The Interborough Express (IBX) is a proposed 14-mile (22.5 km) light rail line in New York City. As proposed, the line would use the existing right-of-way from the Bay Ridge Branch and Fremont Secondary to connect Bay Ridge, Brooklyn and Jackson Heights, Queens, but operate on its own separate tracks. Near the All Faiths Cemetery in Queens, IBX would operate on the street.

History
In mid-October 2019, the MTA announced that it would study the feasibility of restoring passenger service on the Bay Ridge Branch portion of the route. On January 23, 2020, the MTA Board awarded a $1.3 million contract to study the feasibility of restoring passenger service to this section to AECOM. In November 2021, Acting MTA Chairman and CEO Janno Lieber said that money from Infrastructure Investment and Jobs Act could be used to fund the completion of the Bay Ridge Branch project.

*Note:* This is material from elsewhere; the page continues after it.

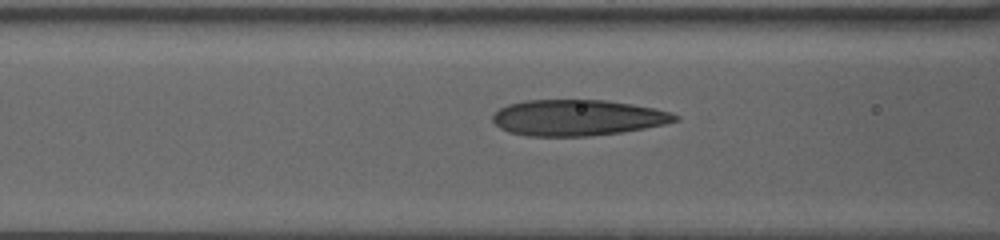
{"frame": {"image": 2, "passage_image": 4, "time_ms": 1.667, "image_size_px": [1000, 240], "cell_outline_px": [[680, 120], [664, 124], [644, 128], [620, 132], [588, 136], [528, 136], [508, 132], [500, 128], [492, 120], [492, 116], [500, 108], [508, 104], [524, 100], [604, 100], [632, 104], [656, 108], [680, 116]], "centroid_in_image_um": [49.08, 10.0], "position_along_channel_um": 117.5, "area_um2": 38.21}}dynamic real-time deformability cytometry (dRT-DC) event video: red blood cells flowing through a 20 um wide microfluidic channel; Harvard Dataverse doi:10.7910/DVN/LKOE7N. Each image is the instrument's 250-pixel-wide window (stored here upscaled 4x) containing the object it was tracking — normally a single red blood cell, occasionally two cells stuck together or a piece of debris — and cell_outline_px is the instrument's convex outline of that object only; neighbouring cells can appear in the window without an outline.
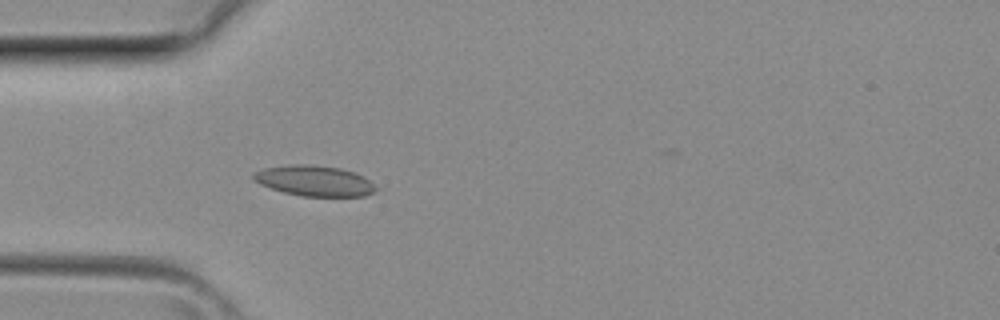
{"species": "common noctule bat (a hibernating species)", "species_latin": "Nyctalus noctula", "temperature_condition": "room temperature", "stored_images_in_passage": 27, "camera_frame_rate_fps": 3000, "um_per_image_px": 0.085, "animal": {"sex": "female", "body_mass_g": 29.2, "forearm_length_mm": 56.3}, "frame": {"image": 1, "passage_image": 7, "time_ms": 2.0, "image_size_px": [1000, 320], "cell_outline_px": [[376, 188], [372, 192], [364, 196], [300, 196], [284, 192], [260, 184], [252, 180], [252, 172], [264, 168], [292, 164], [308, 164], [340, 168], [364, 176]], "centroid_in_image_um": [26.66, 15.36], "position_along_channel_um": 58.3, "area_um2": 21.62}}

In early January 2022, as part of her State of the State address New York governor Kathy Hochul announced that the state would move forward with the Bay Ridge Branch Line by conducting an environmental study on the IBX. The study would consider whether the line should be heavy rail (rapid transit or regional rail), light rail, or bus rapid transit. End-to-end travel times are expected to be 40 minutes, and weekday ridership is initially projected to be 74,000 to 88,000. The route would connect up to 17 subway lines and the Long Island Rail Road. A feasibility study was also completed on January 20, 2022.
Governor Hochul also announced that she had directed the Port Authority of New York and New Jersey to complete an environmental review for the Cross-Harbor Rail Tunnel for freight. Hochul announced in her January 2023 address that the project would proceed as a light rail corridor. Reasons for the light rail choice include faster service, easier construction—mostly fitting in existing right of way with a short on street segment, availability of off-the-shelf rolling stock and a lower overall cost, estimated at $5.5 billion, or about $48,000 per expected daily rider. Proposed headway would be 5 minutes peak and 10 minutes at other times. Freight use would continue, requiring separated tracks.

Preliminary stations
As of 2023, the preliminary stations are: Brooklyn Army Terminal, 4th Avenue, Eighth Avenue, New Utrecht Avenue, McDonald Avenue, East 16th Street, Flatbush Avenue-Nostrand Avenue, Utica Avenue, Remsen Avenue, Linden Boulevard, Livonia Avenue, Sutter Avenue, Atlantic Avenue, Wilson Avenue, Myrtle Avenue, Metropolitan Avenue, Eliot Avenue, Grand Avenue, and Roosevelt Avenue.